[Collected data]
★ ★ ★
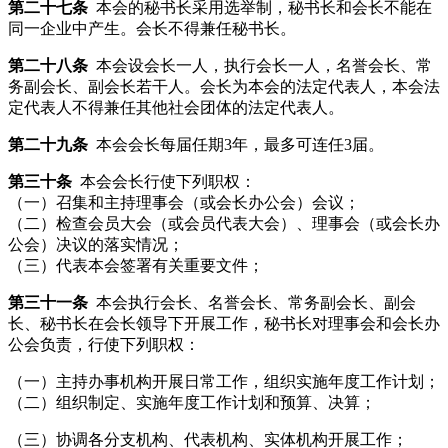
第二十七条
本会的秘书长采用选举制，秘书长和会长不能在
同一企业中产生。会长不得兼任秘书长。
第二十八条
本会设会长一人，执行会长一人，名誉会长、常
务副会长、副会长若干人。会长为本会的法定代表人，本会法
定代表人不得兼任其他社会团体的法定代表人。
第二十九条
本会会长每届任期3年，最多可连任3届。
第三十条
本会会长行使下列职权：
（一）召集和主持理事会（或会长办公会）会议；
（二）检查会员大会（或会员代表大会）、理事会（或会长办
公会）决议的落实情况；
（三）代表本会签署有关重要文件；
第三十一条
本会执行会长、名誉会长、常务副会长、副会
长、秘书长在会长领导下开展工作，秘书长对理事会和会长办
公会负责，行使下列职权：
（一）主持办事机构开展日常工作，组织实施年度工作计划；
（二）组织制定、实施年度工作计划和预算、决算；
（三）协调各分支机构、代表机构、实体机构开展工作；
★ ★ ★
Activity> Quote the text of every entry in full, word for word, and leave the pictures out of your answer.

Written solution>
第二十七条
本会的秘书长采用选举制，秘书长和会长不能在
同一企业中产生。会长不得兼任秘书长。
第二十八条
本会设会长一人，执行会长一人，名誉会长、常
务副会长、副会长若干人。会长为本会的法定代表人，本会法
定代表人不得兼任其他社会团体的法定代表人。
第二十九条
本会会长每届任期3年，最多可连任3届。
第三十条
本会会长行使下列职权：
（一）召集和主持理事会（或会长办公会）会议；
（二）检查会员大会（或会员代表大会）、理事会（或会长办
公会）决议的落实情况；
（三）代表本会签署有关重要文件；
第三十一条
本会执行会长、名誉会长、常务副会长、副会
长、秘书长在会长领导下开展工作，秘书长对理事会和会长办
公会负责，行使下列职权：
（一）主持办事机构开展日常工作，组织实施年度工作计划；
（二）组织制定、实施年度工作计划和预算、决算；
（三）协调各分支机构、代表机构、实体机构开展工作；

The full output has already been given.